I commend the theater for creating another customer who will no longer be going to their establishment.

PaulT (profile) says:

“There is also a theory that someone else in the theater saw her theater-provided closed captioning device and assumed that it was a recording device.”

Well, if that’s true, it’s really the logical conclusion to this bullshit. They’ve got themselves so scared of the boogeyman they created, they’re directly attacking their own customers because they *might* have been doing something wrong. They didn’t bother to even confirm what was happening, they just ejected a legal patron quite possibly not breaking the law in any way, and have lost at least one customer in the process.

The best part of this is that, whatever the truth, these actions are meaningless. If the movie was on general release, it was almost certainly available online long before this woman ever bought a ticket, and probably in a higher quality format.

lars626 says:

The truth

Am I the only one that sees what is happening here?

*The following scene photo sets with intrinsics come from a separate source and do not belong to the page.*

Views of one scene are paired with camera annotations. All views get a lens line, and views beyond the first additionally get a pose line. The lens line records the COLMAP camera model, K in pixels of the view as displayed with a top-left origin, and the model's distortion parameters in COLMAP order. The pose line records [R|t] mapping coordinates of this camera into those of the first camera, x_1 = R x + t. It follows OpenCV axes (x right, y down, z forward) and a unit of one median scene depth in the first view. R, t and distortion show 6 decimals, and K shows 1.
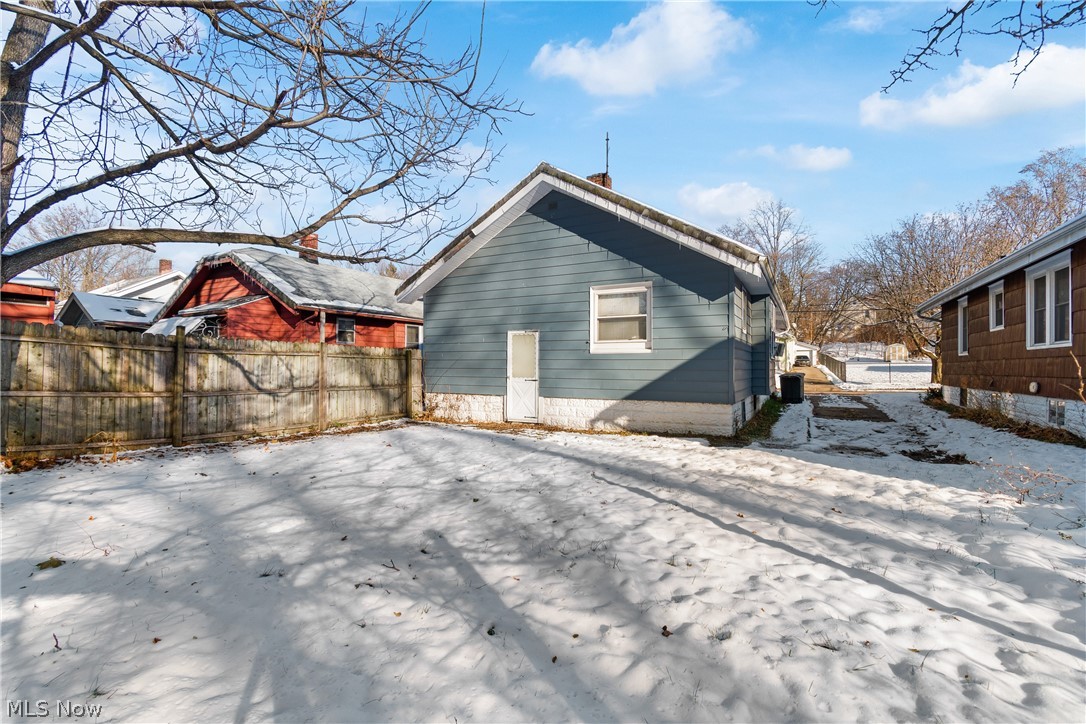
lens RADIAL K [[469.7, 0, 546.6], [0, 469.7, 360.0], [0, 0, 1]] dist [-0.001553, -0.000145]
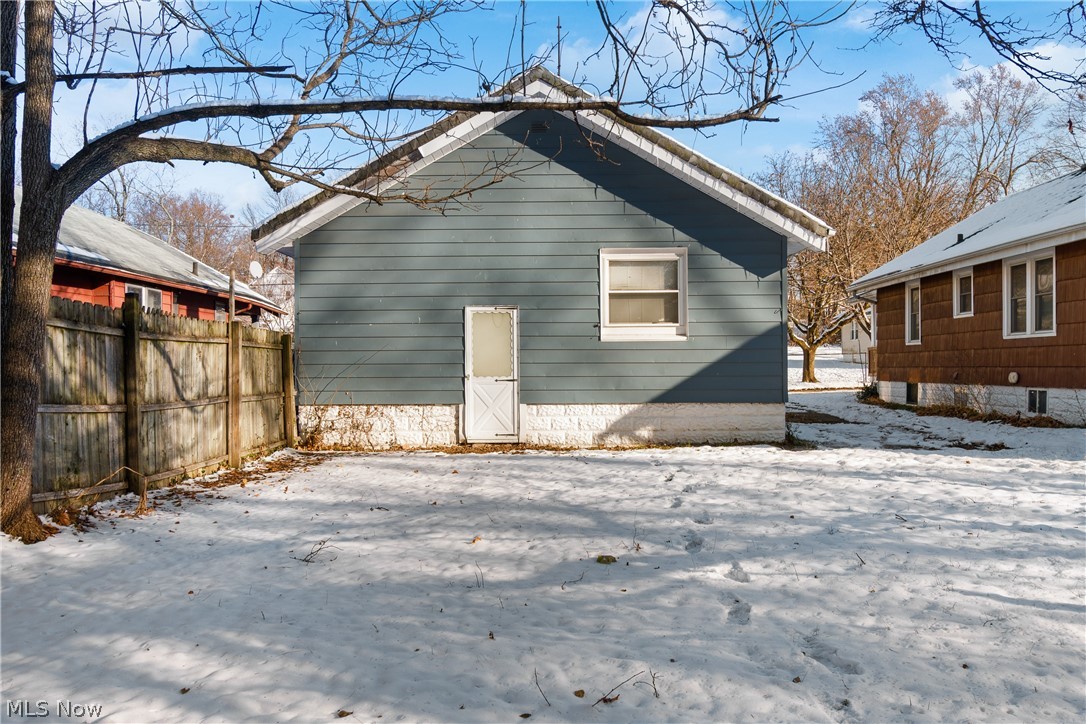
lens RADIAL K [[875.4, 0, 543.0], [0, 875.4, 362.0], [0, 0, 1]] dist [0.000035, -0.007705]
pose [[0.891905, -0.007551, 0.452160, -0.596815], [0.002229, 0.999922, 0.012302, 0.001273], [-0.452218, -0.009964, 0.891852, -0.161939]]
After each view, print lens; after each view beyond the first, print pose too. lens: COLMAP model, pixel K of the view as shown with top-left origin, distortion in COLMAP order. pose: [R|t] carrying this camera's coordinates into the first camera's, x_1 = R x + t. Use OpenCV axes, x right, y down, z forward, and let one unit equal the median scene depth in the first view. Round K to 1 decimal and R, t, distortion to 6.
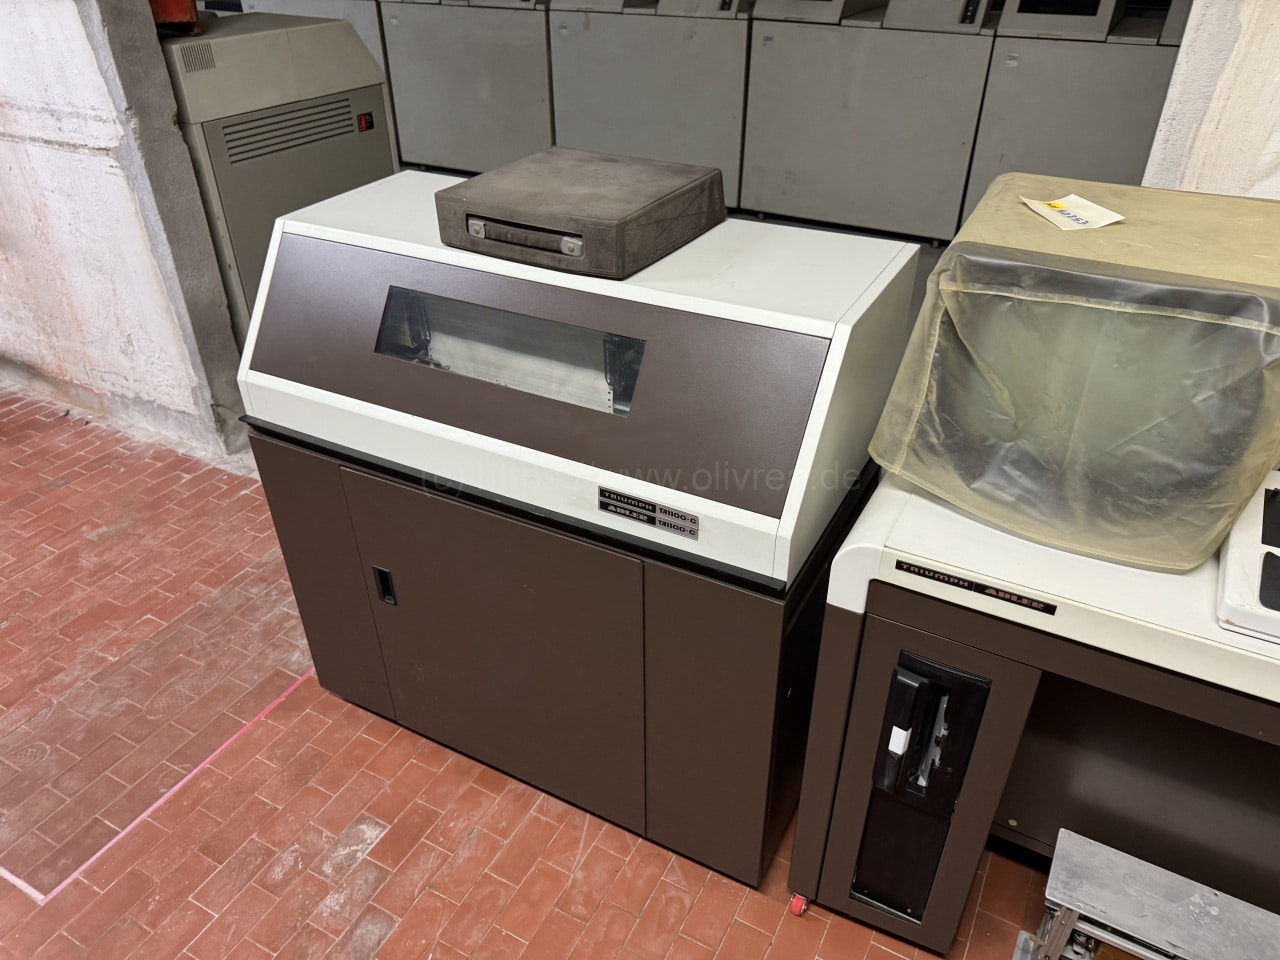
lens RADIAL K [[912.2, 0, 639.3], [0, 912.2, 494.2], [0, 0, 1]] dist [0.086781, -0.117997]
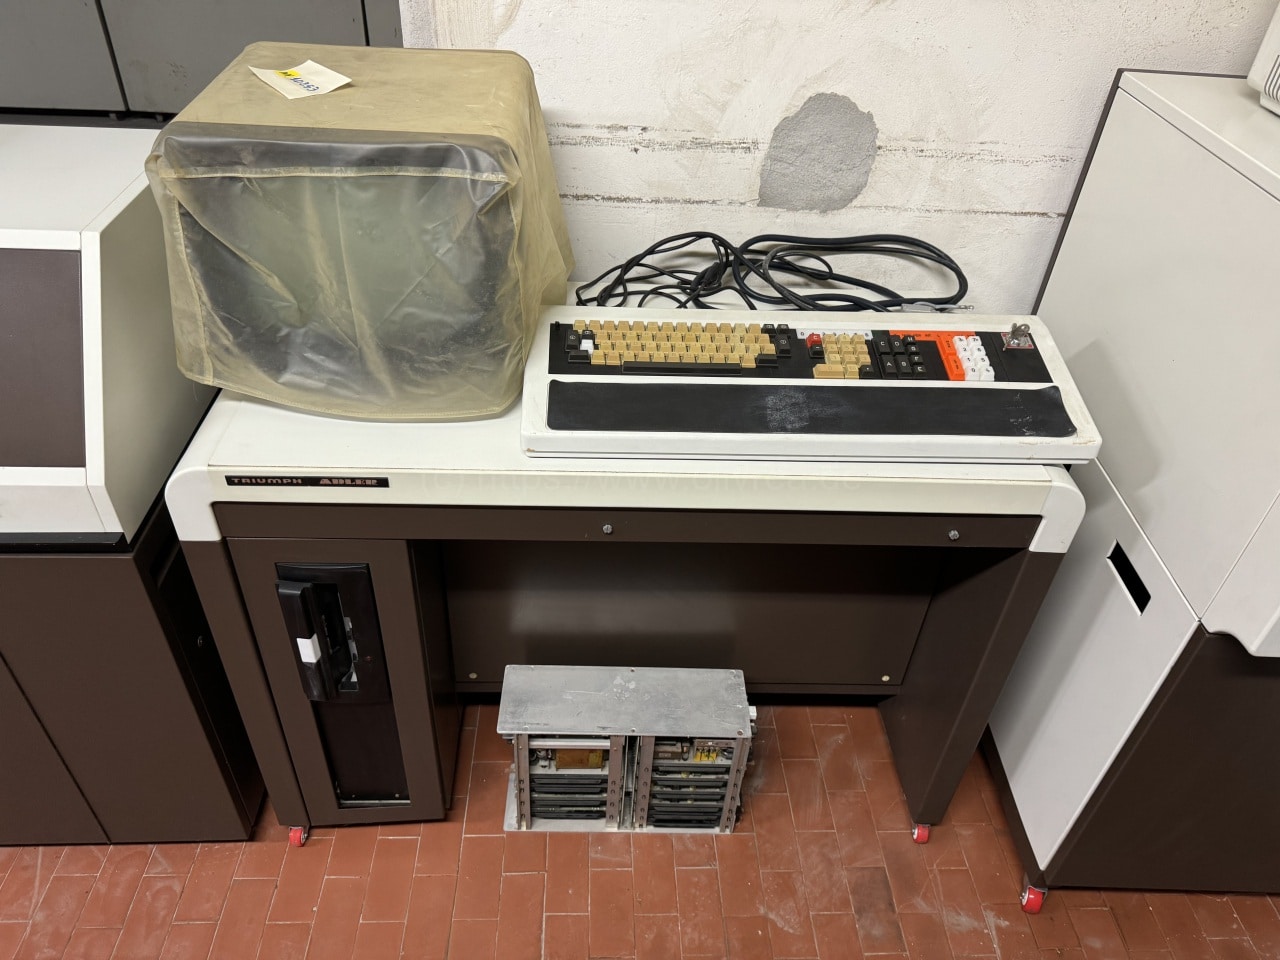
lens RADIAL K [[910.4, 0, 640.0], [0, 910.4, 480.0], [0, 0, 1]] dist [0.044449, -0.040088]
pose [[0.857891, -0.280379, 0.430594, 0.246348], [0.238293, 0.959534, 0.150034, 0.036912], [-0.455236, -0.026105, 0.889988, -0.022868]]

1. MPAA hassles cinema owners.
2. Cinema owners hassle customers.
3. Customers stay home.
4. Cinemas go out of business.
5. In order to stay in business studios have to cut a deal that is to the advantage of cable networks.
6. Cable networks raise prices on premium channels, profits go up.
Conclusion: Covert agents of cable networks have infiltrated the MPAA and are generating the original chaos. Why does no one see the obvious?

David says:

Re: The truth

Your conspiracy theory is based on the assumption that stupidity requires a reason.

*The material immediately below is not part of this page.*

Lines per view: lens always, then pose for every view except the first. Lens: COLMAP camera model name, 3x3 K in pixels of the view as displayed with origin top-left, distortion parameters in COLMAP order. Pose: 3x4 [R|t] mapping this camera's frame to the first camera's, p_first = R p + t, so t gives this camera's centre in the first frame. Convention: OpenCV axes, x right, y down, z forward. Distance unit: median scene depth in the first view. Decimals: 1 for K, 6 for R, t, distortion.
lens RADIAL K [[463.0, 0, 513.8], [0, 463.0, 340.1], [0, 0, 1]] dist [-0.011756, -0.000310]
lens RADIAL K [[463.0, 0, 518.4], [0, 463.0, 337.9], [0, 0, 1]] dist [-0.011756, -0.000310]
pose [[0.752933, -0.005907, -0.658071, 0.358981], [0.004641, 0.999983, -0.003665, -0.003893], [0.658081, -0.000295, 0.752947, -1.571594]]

We are talking about the U.S.A. here, the home to ultimate stupidity, with a special offer on corporate stupidity.

The system has been set to “self-destruct”, and the sole reason and justification is “yes, we can”. And not more than that is actually needed.

Digger says:

Re: Re: Re: MPAA / RIAA Math explains stupidity complex

The MPAA / RIAA follow a modified form of the volts, amps, watts formula….

Watts = Volts * Amps
Volts = Watts / Amps
Amps = Watts / Volts

For these *AA asshats, it’s woefully apparent that
they’ve never studied math.

Stupidity = OO – The root of their math problems.
Wealth = Greed / Stupidity = always rounds down to 0.0
Greed = Stupidity * Wealth = exceeds double long int

JP Jones (profile) says:

Re: More freedoms eroded

They might as well have let Hitler win because slowly the USA, UK and Australia are turning into the very fascist states they defeated.

Godwin’s law already?

U.S. soldiers, in general, aren’t really fighting for freedom. Protecting our rights and freedoms is the job of Congress and the American people. The soldier’s job is to fight our enemies, whomever, whenever, and wherever they are.

To be honest most service members rarly worry about things like “fighting for freedom” but instead are worried about keeping the guy to the left and the right alive because they’re your brother or sister. Our job is to win, to be America’s sword and shield.

Theoretically the people wielding that weapon are the American people. It doesn’t always work out but it’s not the military’s job to decide whether or not a war should be fought, it’s our job to win it. And we’ve done a darn good job overall.

Politics and military service don’t mesh well. There are things I can say anonymously as an American citizen that would be problamatic if I were to say them in an official capacity as myself. This is very hard to understand if you’ve never been in the service as I don’t see this as a violation of free speech, even though politically I’m a huge supporter of nearly ubiquitous free speech. I simply don’t want people taking what I, as an American citizen, say as what my military service is saying. Unfortunately it’s very difficult for people to separate the two once associated.

I do believe the U.S. has gone astray. Yet I still have faith in my country. The fight isn’t over, and the world of today is not necessarily the world of tomorrow.

That being said…this whole scenario is retarded. This is exactly why I don’t go to movie theaters anymore. The fact that we have these strict anti-recording laws for so many states is a travesty. Since when is it the state’s job to protect a specific type of business? Ludicrous.